A Procuradoria-Geral da República do Brasil suspendeu um acordo de cooperação com o Ministério Público do Peru sobre a empreiteira OAS, a pedido de ex-executivos da empresa. Eles alegam que os benefícios do acordo de colaboração não estão sendo respeitados pelas autoridades peruanas. A suspensão é temporária e aguarda esclarecimentos do Peru. A PGR já havia suspendido a cooperação em casos relacionados à Odebrecht. O caso atual envolve irregularidades nas obras do projeto Línea Amarilla em Lima, que supostamente envolveu pagamento de propinas. A PGR destacou que a suspensão se deve à falta de garantias de que os colaboradores brasileiros não serão processados no Peru pelos fatos que revelaram. As autoridades peruanas ainda não responderam aos questionamentos da PGR.
A Procuradoria-Geral da República (PGR) suspendeu um acordo de cooperação com o Ministério Público do Peru sobre a empreiteira OAS a pedido de ex-executivos da empresa. A decisão, tomada em 8 de abril, ocorre devido a alegações de que as colaborações não estão sendo respeitadas pelas autoridades peruanas.

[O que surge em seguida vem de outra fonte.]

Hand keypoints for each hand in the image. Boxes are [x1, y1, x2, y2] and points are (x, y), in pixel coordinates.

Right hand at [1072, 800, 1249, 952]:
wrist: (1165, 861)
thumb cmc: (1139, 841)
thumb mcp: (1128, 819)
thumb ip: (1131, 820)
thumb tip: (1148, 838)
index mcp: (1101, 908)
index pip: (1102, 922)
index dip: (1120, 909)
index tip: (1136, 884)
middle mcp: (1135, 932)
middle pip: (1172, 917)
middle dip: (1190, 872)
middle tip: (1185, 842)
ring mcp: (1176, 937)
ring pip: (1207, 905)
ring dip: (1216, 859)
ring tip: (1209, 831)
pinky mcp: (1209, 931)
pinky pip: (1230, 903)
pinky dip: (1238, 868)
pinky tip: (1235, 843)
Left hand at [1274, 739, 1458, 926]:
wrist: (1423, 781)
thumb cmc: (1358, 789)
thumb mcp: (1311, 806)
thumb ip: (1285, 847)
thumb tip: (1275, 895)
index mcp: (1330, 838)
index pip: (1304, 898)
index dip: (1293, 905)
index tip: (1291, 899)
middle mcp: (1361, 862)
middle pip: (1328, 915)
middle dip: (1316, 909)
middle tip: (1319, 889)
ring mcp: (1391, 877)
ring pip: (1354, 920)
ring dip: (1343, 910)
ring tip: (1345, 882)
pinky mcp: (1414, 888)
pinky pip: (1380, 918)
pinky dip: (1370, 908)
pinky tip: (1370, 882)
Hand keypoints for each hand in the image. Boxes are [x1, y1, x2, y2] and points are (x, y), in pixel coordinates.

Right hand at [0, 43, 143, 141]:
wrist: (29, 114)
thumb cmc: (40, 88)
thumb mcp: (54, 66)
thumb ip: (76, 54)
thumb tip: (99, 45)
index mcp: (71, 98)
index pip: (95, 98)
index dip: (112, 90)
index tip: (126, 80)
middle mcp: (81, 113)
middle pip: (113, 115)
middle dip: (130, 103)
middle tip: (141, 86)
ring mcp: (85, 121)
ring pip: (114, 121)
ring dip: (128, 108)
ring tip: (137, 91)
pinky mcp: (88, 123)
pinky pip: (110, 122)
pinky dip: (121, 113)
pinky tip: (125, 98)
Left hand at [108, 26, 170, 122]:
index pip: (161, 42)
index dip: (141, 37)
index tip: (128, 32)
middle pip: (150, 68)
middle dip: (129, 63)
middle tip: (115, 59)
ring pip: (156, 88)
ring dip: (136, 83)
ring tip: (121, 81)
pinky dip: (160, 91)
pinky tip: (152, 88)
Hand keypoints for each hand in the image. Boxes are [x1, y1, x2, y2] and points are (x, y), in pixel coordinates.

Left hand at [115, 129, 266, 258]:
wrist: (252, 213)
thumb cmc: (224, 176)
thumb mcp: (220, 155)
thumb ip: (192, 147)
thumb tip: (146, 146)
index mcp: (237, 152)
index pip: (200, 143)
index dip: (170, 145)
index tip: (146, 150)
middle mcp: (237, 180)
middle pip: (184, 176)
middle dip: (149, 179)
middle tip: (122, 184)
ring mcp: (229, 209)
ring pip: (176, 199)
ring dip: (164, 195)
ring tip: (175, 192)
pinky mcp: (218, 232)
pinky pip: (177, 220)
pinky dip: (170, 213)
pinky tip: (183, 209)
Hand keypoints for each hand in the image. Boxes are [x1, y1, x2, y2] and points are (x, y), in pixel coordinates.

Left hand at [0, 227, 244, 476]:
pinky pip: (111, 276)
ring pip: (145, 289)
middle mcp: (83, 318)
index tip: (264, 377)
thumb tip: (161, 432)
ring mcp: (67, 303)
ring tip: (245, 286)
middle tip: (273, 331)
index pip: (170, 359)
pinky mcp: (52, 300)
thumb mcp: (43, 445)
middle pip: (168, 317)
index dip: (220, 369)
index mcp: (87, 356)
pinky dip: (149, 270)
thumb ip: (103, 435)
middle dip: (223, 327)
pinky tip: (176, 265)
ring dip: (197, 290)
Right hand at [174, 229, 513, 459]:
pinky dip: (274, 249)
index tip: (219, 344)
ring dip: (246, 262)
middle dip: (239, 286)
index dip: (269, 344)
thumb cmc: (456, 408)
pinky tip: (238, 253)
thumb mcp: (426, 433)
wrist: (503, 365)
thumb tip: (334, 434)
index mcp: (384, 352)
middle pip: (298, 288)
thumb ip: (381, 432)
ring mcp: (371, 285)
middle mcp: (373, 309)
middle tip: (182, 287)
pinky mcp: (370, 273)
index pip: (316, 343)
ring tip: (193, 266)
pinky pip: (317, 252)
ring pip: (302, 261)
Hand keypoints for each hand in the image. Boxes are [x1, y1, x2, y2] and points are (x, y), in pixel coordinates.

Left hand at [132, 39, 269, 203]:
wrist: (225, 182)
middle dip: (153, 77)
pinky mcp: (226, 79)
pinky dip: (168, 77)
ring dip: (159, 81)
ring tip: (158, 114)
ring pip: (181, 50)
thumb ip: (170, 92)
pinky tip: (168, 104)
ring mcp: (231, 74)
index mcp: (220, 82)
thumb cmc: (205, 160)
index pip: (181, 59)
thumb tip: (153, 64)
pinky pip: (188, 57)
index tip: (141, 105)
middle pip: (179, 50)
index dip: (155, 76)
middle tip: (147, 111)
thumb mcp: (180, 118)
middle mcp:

Os ex-executivos afirmam que os benefícios previstos em acordos de colaboração premiada não estão sendo cumpridos. A PGR já havia suspendido a cooperação em casos relacionados à Odebrecht por preocupações semelhantes. A suspensão atual se refere a um pedido das autoridades peruanas sobre irregularidades nas obras do projeto Línea Amarilla, realizado em Lima na década passada.
O contrato da OAS com a prefeitura de Lima é investigado por supostas propinas e caixa dois. A PGR destacou que a suspensão é válida até que as autoridades peruanas forneçam esclarecimentos suficientes sobre as alegações de violação de acordos. Até o momento, não houve resposta do Ministério Público peruano.
Um dos ex-executivos processados por lavagem de dinheiro afirmou que as autoridades peruanas desrespeitaram os termos de compromisso assinados com a PGR. Ele é acusado de ter participado da lavagem de US$ 1,34 milhão entre 2013 e 2014, que teriam beneficiado funcionários da prefeitura de Lima. A PGR ressaltou que a insegurança jurídica gerada pela falta de transparência nas colaborações internacionais é preocupante.
A decisão da PGR permite que o Brasil condicione o acesso a provas de acordos de leniência à garantia de que os colaboradores não serão processados em jurisdições peruanas. A suspensão é temporária e aguarda resposta das autoridades do Peru.